Saved data entries:
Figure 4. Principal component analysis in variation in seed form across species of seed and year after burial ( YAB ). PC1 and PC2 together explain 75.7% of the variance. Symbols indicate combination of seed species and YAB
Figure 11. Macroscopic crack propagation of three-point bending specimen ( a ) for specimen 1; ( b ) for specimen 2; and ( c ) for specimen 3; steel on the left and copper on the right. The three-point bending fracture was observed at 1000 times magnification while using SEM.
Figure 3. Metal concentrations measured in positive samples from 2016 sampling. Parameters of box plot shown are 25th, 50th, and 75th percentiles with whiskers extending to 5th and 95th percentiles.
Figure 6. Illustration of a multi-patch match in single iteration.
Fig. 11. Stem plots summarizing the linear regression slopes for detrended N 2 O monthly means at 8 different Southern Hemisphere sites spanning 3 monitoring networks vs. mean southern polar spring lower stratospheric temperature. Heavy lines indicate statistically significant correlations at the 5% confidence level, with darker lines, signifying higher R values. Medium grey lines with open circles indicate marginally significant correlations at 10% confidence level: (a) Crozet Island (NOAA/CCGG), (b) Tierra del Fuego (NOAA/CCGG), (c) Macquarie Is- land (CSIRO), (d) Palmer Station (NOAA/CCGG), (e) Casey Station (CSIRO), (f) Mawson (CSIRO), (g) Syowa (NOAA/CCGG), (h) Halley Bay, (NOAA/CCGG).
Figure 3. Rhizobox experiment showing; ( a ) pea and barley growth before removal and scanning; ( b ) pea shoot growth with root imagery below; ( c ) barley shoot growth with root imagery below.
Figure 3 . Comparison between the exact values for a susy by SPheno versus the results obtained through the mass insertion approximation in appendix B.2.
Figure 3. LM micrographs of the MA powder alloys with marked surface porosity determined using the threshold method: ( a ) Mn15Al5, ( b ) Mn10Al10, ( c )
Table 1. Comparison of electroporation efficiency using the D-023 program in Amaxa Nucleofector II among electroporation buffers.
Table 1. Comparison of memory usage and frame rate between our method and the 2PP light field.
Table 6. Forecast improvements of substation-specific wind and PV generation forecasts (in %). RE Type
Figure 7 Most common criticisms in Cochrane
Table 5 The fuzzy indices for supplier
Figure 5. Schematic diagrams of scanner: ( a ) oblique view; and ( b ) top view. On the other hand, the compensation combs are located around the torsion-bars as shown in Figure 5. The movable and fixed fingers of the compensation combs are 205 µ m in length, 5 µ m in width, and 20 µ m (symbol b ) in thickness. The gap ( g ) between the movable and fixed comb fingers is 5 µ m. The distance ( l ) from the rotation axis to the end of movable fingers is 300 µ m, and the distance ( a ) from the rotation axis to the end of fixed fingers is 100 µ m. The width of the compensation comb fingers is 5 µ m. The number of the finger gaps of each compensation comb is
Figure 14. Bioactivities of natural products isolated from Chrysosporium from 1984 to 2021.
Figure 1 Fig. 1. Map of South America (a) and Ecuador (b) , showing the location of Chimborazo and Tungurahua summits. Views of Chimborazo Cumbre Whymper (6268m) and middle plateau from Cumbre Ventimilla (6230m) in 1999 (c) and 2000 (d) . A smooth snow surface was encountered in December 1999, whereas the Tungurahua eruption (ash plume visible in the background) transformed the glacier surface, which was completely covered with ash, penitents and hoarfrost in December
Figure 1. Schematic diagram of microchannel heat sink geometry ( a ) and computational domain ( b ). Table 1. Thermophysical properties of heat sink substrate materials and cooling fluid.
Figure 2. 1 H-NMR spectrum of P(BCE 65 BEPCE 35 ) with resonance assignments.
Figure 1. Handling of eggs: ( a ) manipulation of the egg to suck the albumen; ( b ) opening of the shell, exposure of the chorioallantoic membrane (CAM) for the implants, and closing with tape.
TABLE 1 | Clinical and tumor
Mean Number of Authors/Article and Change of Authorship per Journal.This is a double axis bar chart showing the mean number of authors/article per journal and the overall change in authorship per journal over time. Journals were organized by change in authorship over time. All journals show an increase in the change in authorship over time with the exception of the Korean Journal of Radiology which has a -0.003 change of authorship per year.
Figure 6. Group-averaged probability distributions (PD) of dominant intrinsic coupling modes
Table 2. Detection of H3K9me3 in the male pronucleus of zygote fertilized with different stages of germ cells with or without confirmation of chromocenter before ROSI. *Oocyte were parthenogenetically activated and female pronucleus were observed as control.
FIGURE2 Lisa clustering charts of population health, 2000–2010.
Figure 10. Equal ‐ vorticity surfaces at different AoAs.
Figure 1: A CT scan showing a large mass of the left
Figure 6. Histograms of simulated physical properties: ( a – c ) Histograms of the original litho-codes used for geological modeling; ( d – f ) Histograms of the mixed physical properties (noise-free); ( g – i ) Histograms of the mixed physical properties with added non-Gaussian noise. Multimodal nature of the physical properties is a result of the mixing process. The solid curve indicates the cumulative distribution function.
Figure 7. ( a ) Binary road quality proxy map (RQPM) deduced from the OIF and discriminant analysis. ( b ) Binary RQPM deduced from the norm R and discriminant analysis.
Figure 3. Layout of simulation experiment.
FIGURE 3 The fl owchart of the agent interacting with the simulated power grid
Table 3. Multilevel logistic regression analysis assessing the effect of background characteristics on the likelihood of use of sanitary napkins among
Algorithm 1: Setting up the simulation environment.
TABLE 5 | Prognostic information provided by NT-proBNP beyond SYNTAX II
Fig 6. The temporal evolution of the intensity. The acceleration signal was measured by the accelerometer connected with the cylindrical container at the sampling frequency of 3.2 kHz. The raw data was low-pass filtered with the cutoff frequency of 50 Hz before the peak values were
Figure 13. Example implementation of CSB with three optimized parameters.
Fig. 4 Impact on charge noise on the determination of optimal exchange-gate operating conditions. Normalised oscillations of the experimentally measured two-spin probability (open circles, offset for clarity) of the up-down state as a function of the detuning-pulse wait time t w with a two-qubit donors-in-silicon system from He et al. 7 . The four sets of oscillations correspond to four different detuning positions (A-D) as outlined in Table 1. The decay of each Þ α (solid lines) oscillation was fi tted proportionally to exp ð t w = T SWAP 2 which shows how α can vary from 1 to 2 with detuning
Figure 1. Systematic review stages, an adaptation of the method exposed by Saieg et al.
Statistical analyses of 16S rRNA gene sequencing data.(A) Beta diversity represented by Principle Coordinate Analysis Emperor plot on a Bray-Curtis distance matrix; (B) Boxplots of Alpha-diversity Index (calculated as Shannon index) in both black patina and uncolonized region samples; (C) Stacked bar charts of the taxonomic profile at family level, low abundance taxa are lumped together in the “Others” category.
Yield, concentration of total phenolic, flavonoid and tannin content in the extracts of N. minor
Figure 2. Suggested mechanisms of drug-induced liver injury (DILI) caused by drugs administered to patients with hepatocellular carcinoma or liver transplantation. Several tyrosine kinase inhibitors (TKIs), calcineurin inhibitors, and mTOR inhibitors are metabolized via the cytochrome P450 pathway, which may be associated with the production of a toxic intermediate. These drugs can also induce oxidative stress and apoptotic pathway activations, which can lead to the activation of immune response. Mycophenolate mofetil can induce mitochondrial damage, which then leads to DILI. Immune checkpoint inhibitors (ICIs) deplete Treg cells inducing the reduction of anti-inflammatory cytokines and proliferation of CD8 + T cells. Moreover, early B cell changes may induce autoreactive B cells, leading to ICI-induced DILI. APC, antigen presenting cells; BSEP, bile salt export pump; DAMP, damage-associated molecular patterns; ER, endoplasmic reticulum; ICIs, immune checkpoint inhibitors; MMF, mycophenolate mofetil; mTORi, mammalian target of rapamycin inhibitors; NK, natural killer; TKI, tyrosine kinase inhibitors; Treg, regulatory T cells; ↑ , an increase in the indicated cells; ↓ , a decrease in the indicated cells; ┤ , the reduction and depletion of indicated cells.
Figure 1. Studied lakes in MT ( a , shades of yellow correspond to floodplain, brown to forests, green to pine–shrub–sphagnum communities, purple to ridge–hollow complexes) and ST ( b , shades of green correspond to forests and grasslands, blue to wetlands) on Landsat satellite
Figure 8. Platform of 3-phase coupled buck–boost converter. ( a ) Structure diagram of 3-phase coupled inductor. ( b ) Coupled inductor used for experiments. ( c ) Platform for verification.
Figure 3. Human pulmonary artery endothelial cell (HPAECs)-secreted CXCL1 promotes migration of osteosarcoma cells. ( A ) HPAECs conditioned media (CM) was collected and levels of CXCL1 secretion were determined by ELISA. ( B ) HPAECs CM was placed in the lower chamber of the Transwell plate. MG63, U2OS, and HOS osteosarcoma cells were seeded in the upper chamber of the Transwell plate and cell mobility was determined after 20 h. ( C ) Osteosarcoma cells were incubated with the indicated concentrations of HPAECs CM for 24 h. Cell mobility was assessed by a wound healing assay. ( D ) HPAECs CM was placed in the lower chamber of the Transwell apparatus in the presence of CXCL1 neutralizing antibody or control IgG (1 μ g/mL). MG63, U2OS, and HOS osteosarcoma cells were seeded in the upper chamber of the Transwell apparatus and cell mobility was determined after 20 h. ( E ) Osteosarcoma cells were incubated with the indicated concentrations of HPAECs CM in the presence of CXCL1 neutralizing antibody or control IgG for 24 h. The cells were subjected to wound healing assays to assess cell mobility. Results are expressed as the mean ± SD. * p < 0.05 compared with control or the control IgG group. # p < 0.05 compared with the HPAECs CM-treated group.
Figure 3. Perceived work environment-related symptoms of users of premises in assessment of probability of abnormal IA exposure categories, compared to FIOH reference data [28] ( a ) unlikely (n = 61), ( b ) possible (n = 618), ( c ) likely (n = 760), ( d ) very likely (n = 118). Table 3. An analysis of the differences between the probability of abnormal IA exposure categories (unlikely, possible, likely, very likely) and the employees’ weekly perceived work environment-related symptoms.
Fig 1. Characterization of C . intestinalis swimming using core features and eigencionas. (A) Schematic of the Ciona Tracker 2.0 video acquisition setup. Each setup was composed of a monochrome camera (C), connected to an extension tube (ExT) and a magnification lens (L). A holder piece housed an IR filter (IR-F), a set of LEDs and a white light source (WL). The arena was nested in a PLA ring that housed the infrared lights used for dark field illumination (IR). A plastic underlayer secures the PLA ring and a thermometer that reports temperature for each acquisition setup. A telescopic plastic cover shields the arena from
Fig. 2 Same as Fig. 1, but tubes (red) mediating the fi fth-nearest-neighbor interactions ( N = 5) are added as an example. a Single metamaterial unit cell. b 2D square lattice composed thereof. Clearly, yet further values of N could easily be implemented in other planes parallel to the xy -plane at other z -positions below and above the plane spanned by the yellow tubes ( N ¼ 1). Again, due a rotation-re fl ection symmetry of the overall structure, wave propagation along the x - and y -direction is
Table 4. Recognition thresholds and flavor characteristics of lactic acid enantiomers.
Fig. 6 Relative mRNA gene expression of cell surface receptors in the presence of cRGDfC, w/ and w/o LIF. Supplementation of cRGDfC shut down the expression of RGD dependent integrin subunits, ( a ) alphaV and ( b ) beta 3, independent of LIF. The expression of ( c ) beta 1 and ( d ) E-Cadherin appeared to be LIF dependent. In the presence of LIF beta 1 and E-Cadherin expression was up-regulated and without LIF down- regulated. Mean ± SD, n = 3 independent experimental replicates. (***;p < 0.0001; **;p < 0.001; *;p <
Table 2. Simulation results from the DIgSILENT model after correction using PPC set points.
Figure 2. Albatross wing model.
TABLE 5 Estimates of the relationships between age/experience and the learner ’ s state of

*Work order*. The string "characteristics" may appear in the entries. Say how many lines contain it, as a bare number.

*Solution*. 2